**The task**
Copy the text in each of the rows below word for word, leaving out the pictures.

**Entries taken from a collection**

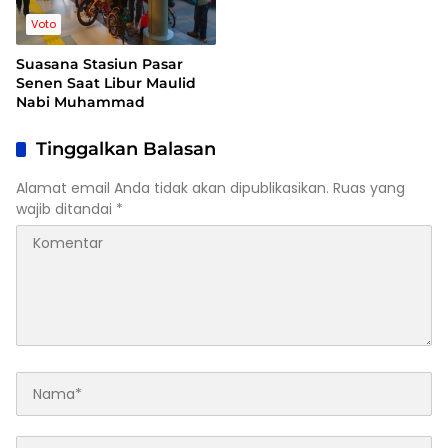
Voto
Suasana Stasiun Pasar
Senen Saat Libur Maulid
Nabi Muhammad
Tinggalkan Balasan
Alamat email Anda tidak akan dipublikasikan.
Ruas yang
wajib ditandai
*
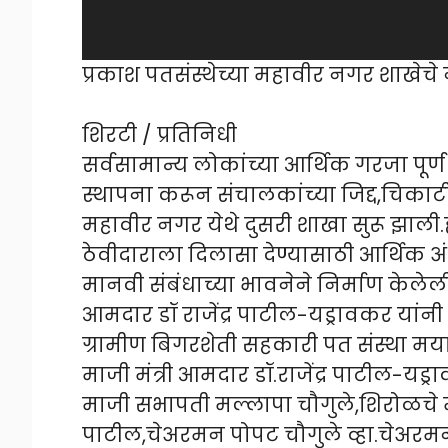
प्रकाश पतसंस्थेच्या महावीर नगर शाखेचे 
शिरटी / प्रतिनिधी
सर्वसामान्य लोकांच्या आर्थिक गरजा पूर्
स्थापना करून संचालकांच्या जिद्द,चिकाट
महावीर नगर येथे दुसरी शाखा सुरू झाली
ठेवीदाराला दिलासा देण्यासाठी आर्थिक अ
मानवी संबंधाच्या भावनेने निर्माण केलेल
आमदार डॉ राजेंद्र पाटील-यड्रावकर यांन
ग्रामीण बिगरशेती सहकारी पत संस्था मर्
माजी मंत्री आमदार डॉ.राजेंद्र पाटील-यड्
माजी सभापती मल्लापा चौगुले,शिरोळचे 
पाटील,चेअरमन पोपट चौगुले व्हा.चेअरमन स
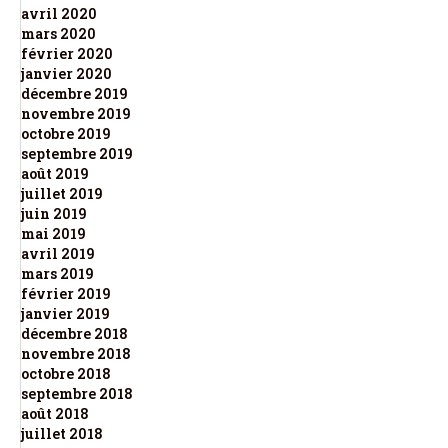
avril 2020
mars 2020
février 2020
janvier 2020
décembre 2019
novembre 2019
octobre 2019
septembre 2019
août 2019
juillet 2019
juin 2019
mai 2019
avril 2019
mars 2019
février 2019
janvier 2019
décembre 2018
novembre 2018
octobre 2018
septembre 2018
août 2018
juillet 2018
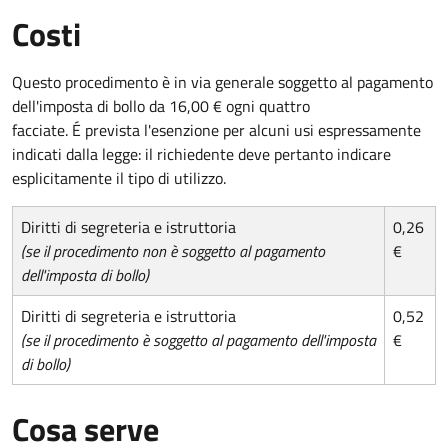
Costi
Questo procedimento è in via generale soggetto al pagamento
dell'imposta di bollo da 16,00 € ogni quattro
facciate. É prevista l'esenzione per alcuni usi espressamente
indicati dalla legge: il richiedente deve pertanto indicare
esplicitamente il tipo di utilizzo.
Diritti di segreteria e istruttoria
0,26
(se il procedimento non è soggetto al pagamento
€
dell'imposta di bollo)
Diritti di segreteria e istruttoria
0,52
(se il procedimento è soggetto al pagamento dell'imposta
€
di bollo)
Cosa serve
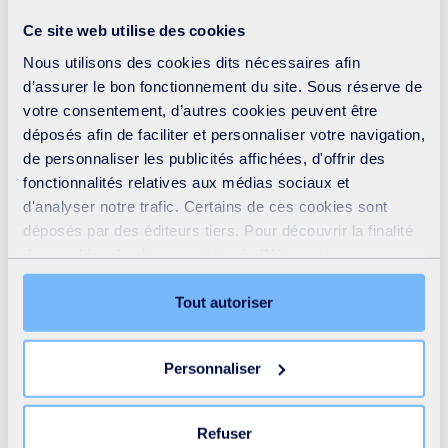
Ce site web utilise des cookies
Nous utilisons des cookies dits nécessaires afin
d’assurer le bon fonctionnement du site. Sous réserve de
votre consentement, d’autres cookies peuvent être
déposés afin de faciliter et personnaliser votre navigation,
de personnaliser les publicités affichées, d'offrir des
fonctionnalités relatives aux médias sociaux et
d'analyser notre trafic. Certains de ces cookies sont
déposés par des éditeurs tiers. Pour découvrir la finalité
des cookies de chaque catégorie (Nécessaires,
Préférences, Statistiques et Marketing), cliquez sur
Concrètement, comment accompagnez-vous
l’onglet « Détails ». Via ce bandeau, vous pouvez
Tout autoriser
les collectivités chez SUEZ ?
librement accepter ou refuser tous les cookies ou
personnaliser leur implantation. Refuser les cookies non
Nous proposons différentes formes d’intervention. Sous
Personnaliser
nécessaires ne peut entrainer une restriction de l’accès
forme d’assistance technique, nous répondons à des
au site. Vous pouvez retirer votre consentement à tout
besoins très précis, comme le baromètre du tri.
moment en cliquant sur le lien « Modifier votre
Refuser
consentement » présent sur toutes les pages du site. En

**Exercise result**
Voto
Suasana Stasiun Pasar
Senen Saat Libur Maulid
Nabi Muhammad
Tinggalkan Balasan
Alamat email Anda tidak akan dipublikasikan.
Ruas yang
wajib ditandai
*
प्रकाश पतसंस्थेच्या महावीर नगर शाखेचे 
शिरटी / प्रतिनिधी
सर्वसामान्य लोकांच्या आर्थिक गरजा पूर्
स्थापना करून संचालकांच्या जिद्द,चिकाट
महावीर नगर येथे दुसरी शाखा सुरू झाली
ठेवीदाराला दिलासा देण्यासाठी आर्थिक अ
मानवी संबंधाच्या भावनेने निर्माण केलेल
आमदार डॉ राजेंद्र पाटील-यड्रावकर यांन
ग्रामीण बिगरशेती सहकारी पत संस्था मर्
माजी मंत्री आमदार डॉ.राजेंद्र पाटील-यड्
माजी सभापती मल्लापा चौगुले,शिरोळचे 
पाटील,चेअरमन पोपट चौगुले व्हा.चेअरमन स
avril 2020
mars 2020
février 2020
janvier 2020
décembre 2019
novembre 2019
octobre 2019
septembre 2019
août 2019
juillet 2019
juin 2019
mai 2019
avril 2019
mars 2019
février 2019
janvier 2019
décembre 2018
novembre 2018
octobre 2018
septembre 2018
août 2018
juillet 2018
Costi
Questo procedimento è in via generale soggetto al pagamento
dell'imposta di bollo da 16,00 € ogni quattro
facciate. É prevista l'esenzione per alcuni usi espressamente
indicati dalla legge: il richiedente deve pertanto indicare
esplicitamente il tipo di utilizzo.
Diritti di segreteria e istruttoria
0,26
(se il procedimento non è soggetto al pagamento
€
dell'imposta di bollo)
Diritti di segreteria e istruttoria
0,52
(se il procedimento è soggetto al pagamento dell'imposta
€
di bollo)
Cosa serve
Ce site web utilise des cookies
Nous utilisons des cookies dits nécessaires afin
d’assurer le bon fonctionnement du site. Sous réserve de
votre consentement, d’autres cookies peuvent être
déposés afin de faciliter et personnaliser votre navigation,
de personnaliser les publicités affichées, d'offrir des
fonctionnalités relatives aux médias sociaux et
d'analyser notre trafic. Certains de ces cookies sont
déposés par des éditeurs tiers. Pour découvrir la finalité
des cookies de chaque catégorie (Nécessaires,
Préférences, Statistiques et Marketing), cliquez sur
Concrètement, comment accompagnez-vous
l’onglet « Détails ». Via ce bandeau, vous pouvez
Tout autoriser
les collectivités chez SUEZ ?
librement accepter ou refuser tous les cookies ou
personnaliser leur implantation. Refuser les cookies non
Nous proposons différentes formes d’intervention. Sous
Personnaliser
nécessaires ne peut entrainer une restriction de l’accès
forme d’assistance technique, nous répondons à des
au site. Vous pouvez retirer votre consentement à tout
besoins très précis, comme le baromètre du tri.
moment en cliquant sur le lien « Modifier votre
Refuser
consentement » présent sur toutes les pages du site. En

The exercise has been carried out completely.